There doesn't seem to be much on offer close to Manchester.

Does anybody know a decent mechanic/garage for RV mechanical servicing?

Cheers


----------



## Pudsey_Bear (Sep 25, 2008)

Best and nearest I can offer is Rodley Motors in Bradford about a 1 1/2 miles from the top of the M606 Junction 26 M62, they've been around a long time and they used to do RVs years ago, but still specialise in yank stuff, so might be able to do it or point you in the right direction, give em bell.


----------



## randonneur (Jan 25, 2007)

funkyronster said:


> Hi
> 
> There doesn't seem to be much on offer close to Manchester.
> 
> ...


We have ours done at Harrisons, Unit 9, Hattersley Ind. Estate, Stockport Road, Hyde, SK14 3QT. 2 minutes from end of M67. They have the facilities for any size
Of vehicle and are very reasonable, very nice people as well.
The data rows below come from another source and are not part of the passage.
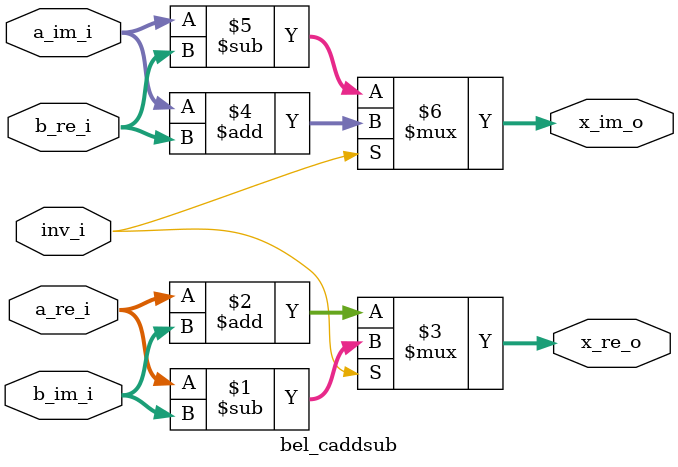
<source format=v>


module bel_caddsub (a_re_i, a_im_i, b_re_i, b_im_i, x_re_o, x_im_o, inv_i);

    parameter word_width = 16;

    input signed [word_width - 1:0] a_re_i;
    input signed [word_width - 1:0] a_im_i;
    input signed [word_width - 1:0] b_re_i;
    input signed [word_width - 1:0] b_im_i;
    output signed [word_width - 1:0] x_re_o;
    output signed [word_width - 1:0] x_im_o;
    input inv_i;

    assign x_re_o = (inv_i) ? a_re_i - b_im_i : a_re_i + b_im_i;
    assign x_im_o = (inv_i) ? a_im_i + b_re_i : a_im_i - b_re_i;

endmodule // bel_caddsub


</source>
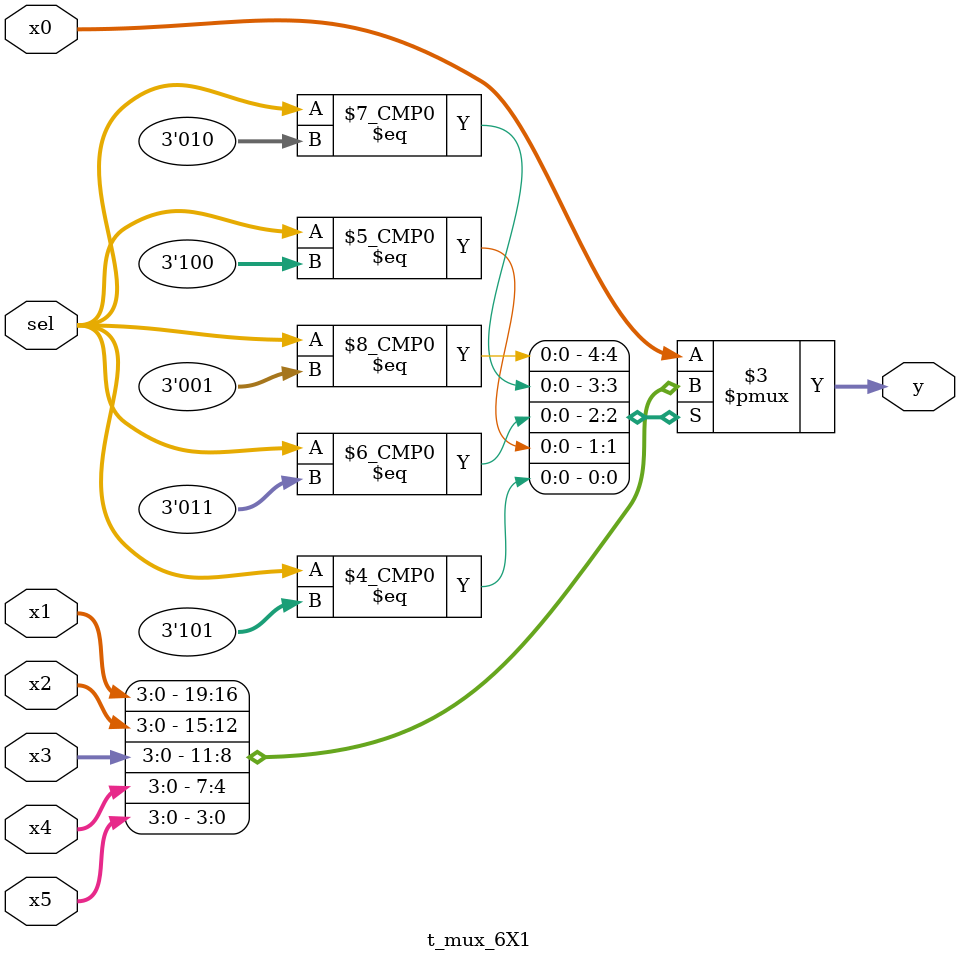
<source format=v>
`timescale 1ns / 1ps


module t_mux_6X1(
    input [2:0] sel,
    input [3:0] x0,
    input [3:0] x1,
    input [3:0] x2,
    input [3:0] x3,
    input [3:0] x4,
    input [3:0] x5,
    output reg [3:0] y
    );

    always @(*) begin
        case(sel)
            3'h0: y=x0;
            3'h1: y=x1;
            3'h2: y=x2;
            3'h3: y=x3;
            3'h4: y=x4;
            3'h5: y=x5;
            default: y=x0;
        endcase
    end
endmodule
</source>
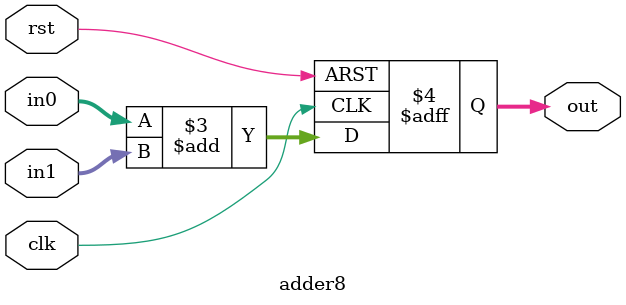
<source format=v>
`timescale 1ps/1ps

module adder8 (in0, in1, rst, clk, out);

    input        rst, clk;

    input [7:0]  in0, in1;

    output [7:0] out;

    reg [7:0]    out;

        always @ (negedge rst or posedge clk) begin

            if(!rst) out <= 0;

            else  out <= #1 in0 + in1;
        end
endmodule
</source>
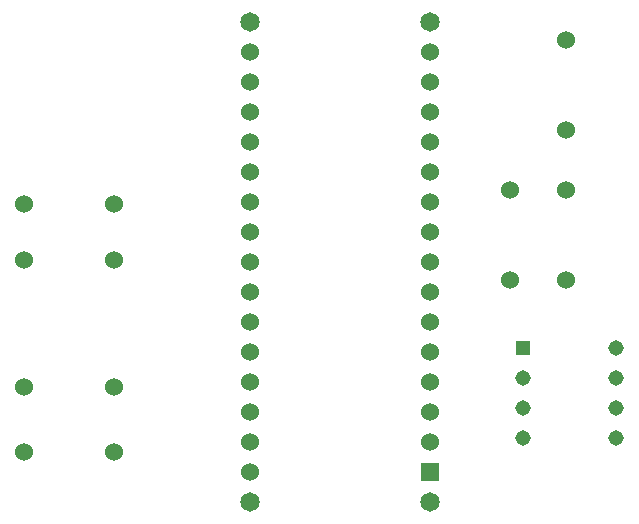
<source format=gbr>
%TF.GenerationSoftware,Altium Limited,Altium Designer,23.9.2 (47)*%
G04 Layer_Color=255*
%FSLAX45Y45*%
%MOMM*%
%TF.SameCoordinates,069DA617-DDAF-4FD6-95A1-D134820B9D42*%
%TF.FilePolarity,Positive*%
%TF.FileFunction,Pads,Top*%
%TF.Part,Single*%
G01*
G75*
%TA.AperFunction,ComponentPad*%
%ADD11C,1.65100*%
%ADD12C,1.52400*%
%ADD13R,1.52400X1.52400*%
%ADD14C,1.30800*%
%ADD15R,1.30800X1.30800*%
D11*
X3974999Y4214002D02*
D03*
X2450999D02*
D03*
Y150002D02*
D03*
X3974999D02*
D03*
D12*
X2450999Y404002D02*
D03*
Y658002D02*
D03*
Y912002D02*
D03*
Y1166002D02*
D03*
Y1420002D02*
D03*
Y1674002D02*
D03*
Y1928002D02*
D03*
Y2182002D02*
D03*
Y2436002D02*
D03*
Y2690002D02*
D03*
Y2944002D02*
D03*
Y3198002D02*
D03*
Y3452002D02*
D03*
Y3706002D02*
D03*
Y3960002D02*
D03*
X3974999D02*
D03*
Y3706002D02*
D03*
Y3452002D02*
D03*
Y3198002D02*
D03*
Y2944002D02*
D03*
Y2690002D02*
D03*
Y2436002D02*
D03*
Y2182002D02*
D03*
Y1928002D02*
D03*
Y1674002D02*
D03*
Y1420002D02*
D03*
Y1166002D02*
D03*
Y912002D02*
D03*
Y658002D02*
D03*
X4649998Y2787000D02*
D03*
Y2025000D02*
D03*
X5125000Y4061999D02*
D03*
Y3299999D02*
D03*
Y2025000D02*
D03*
Y2787000D02*
D03*
X1300003Y1124997D02*
D03*
X538003D02*
D03*
X1299998Y2675001D02*
D03*
X537998D02*
D03*
Y2200001D02*
D03*
X1299998D02*
D03*
Y575000D02*
D03*
X537998D02*
D03*
D13*
X3974999Y404002D02*
D03*
D14*
X4763004Y942000D02*
D03*
Y1196000D02*
D03*
Y688000D02*
D03*
X5550003D02*
D03*
Y1450000D02*
D03*
Y942000D02*
D03*
Y1196000D02*
D03*
D15*
X4763004Y1450000D02*
D03*
%TF.MD5,3debba77504c9e118d8c4be8aeeca1e9*%
M02*

</source>
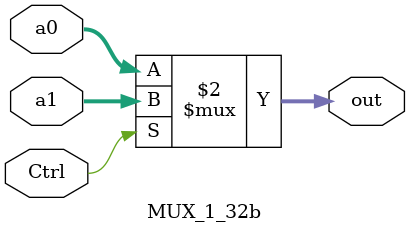
<source format=v>
`timescale 1ns / 1ps

//EXT_op
module MUX_2_16b(a0,a1,a2,a3,Ctrl,out);
	input [31:0] a0,a1,a2,a3;
	input [1:0] Ctrl;
	output [31:0] out;
	wire [31:0] out;
	assign out = (Ctrl == 2'b00) ? a0:
				    (Ctrl == 2'b01) ? a1:
				    (Ctrl == 2'b10) ? a2:
				    (Ctrl == 2'b11) ? a3:
				 				       32'b0;

endmodule

//MemtoReg,Pc_Src
module MUX_2_32b(a0,a1,a2,a3,Ctrl,out);
input [31:0] a0,a1,a2,a3;
input [1:0] Ctrl;
output [31:0] out;
wire [31:0] out;
assign out = (Ctrl == 2'b00) ? a0:
			 (Ctrl == 2'b01) ? a1:
			 (Ctrl == 2'b10) ? a2:
			 (Ctrl == 2'b11) ? a3:
			 				32'b0;
endmodule

//Reg_dst
module MUX_2_5b(a0,a1,a2,Ctrl,out);
input [4:0] a0,a1,a2;
input [1:0] Ctrl;
output [4:0] out;
wire [4:0] out;

assign out = (Ctrl == 2'b00) ? a0:
			 (Ctrl == 2'b01) ? a1:
			 (Ctrl == 2'b10) ? a2:
			 				 5'b0;
endmodule


//ALU_Src
module MUX_1_32b(a0,a1,Ctrl,out);
input [31:0] a0,a1;
input Ctrl;
output [31:0] out;
wire [31:0] out;

assign out = (Ctrl == 1) ? a1:a0;
endmodule

		                   
</source>
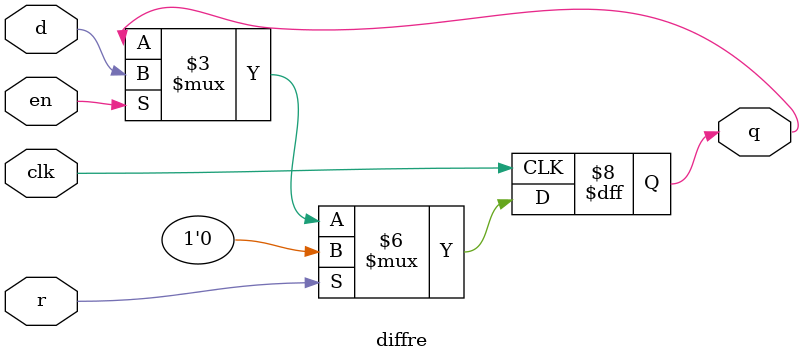
<source format=v>
module diffre 
    #(
        parameter n = 1
    )   
    (
        input clk,
        input r,
        input en,
        input [n - 1 : 0] d,
        output reg [n - 1:0] q
    );
    always@(posedge clk) begin
        if(r) q <= 0;
        else begin
            if (en) q <= d;
            else q <= q;
        end
    end
endmodule
</source>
Www.harrisons-mot-centre.org


----------



## Jezport (Jun 19, 2008)

Starspangled Spanner may still do mobile servicing and have a top reputation.
Duncan is well known in RVing circles


----------



## Pudsey_Bear (Sep 25, 2008)

Jezport said:


> Starspangled Spanner may still do mobile servicing and have a top reputation.
> Duncan is well known in RVing circles


Great name


----------



## ChasHughes (Oct 29, 2011)

E G Wright in Ashton near the train station. Ernie is probably one of the best around for anything U S.


----------